> TO-DO ITEM:
Below are the records; copy every line in them that holds the string "pour".
=== PROVIDED INFORMATION ===
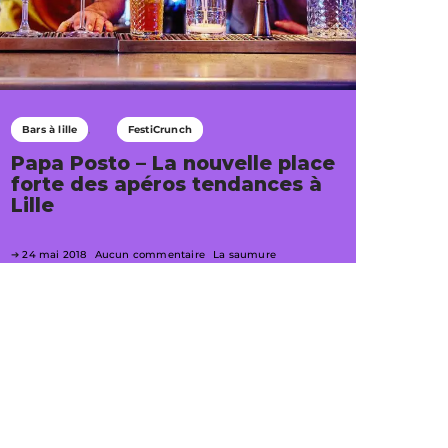
Bars à lille
FestiCrunch
Papa Posto – La nouvelle place
forte des apéros tendances à
Lille
24 mai 2018
Aucun commentaire
La saumure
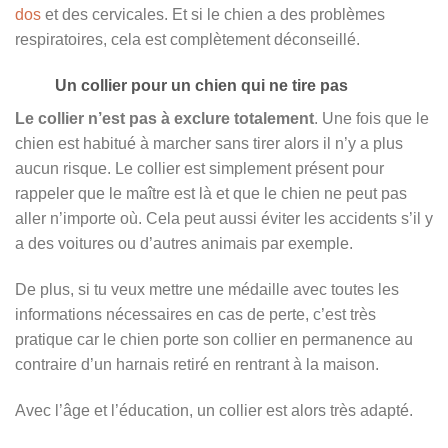
dos
et des cervicales. Et si le chien a des problèmes
respiratoires, cela est complètement déconseillé.
Un collier pour un chien qui ne tire pas
Le collier n’est pas à exclure totalement
. Une fois que le
chien est habitué à marcher sans tirer alors il n’y a plus
aucun risque. Le collier est simplement présent pour
rappeler que le maître est là et que le chien ne peut pas
aller n’importe où. Cela peut aussi éviter les accidents s’il y
a des voitures ou d’autres animais par exemple.
De plus, si tu veux mettre une médaille avec toutes les
informations nécessaires en cas de perte, c’est très
pratique car le chien porte son collier en permanence au
contraire d’un harnais retiré en rentrant à la maison.
Avec l’âge et l’éducation, un collier est alors très adapté.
===
> PROBLEM SOLUTION:
Un collier pour un chien qui ne tire pas
aucun risque. Le collier est simplement présent pour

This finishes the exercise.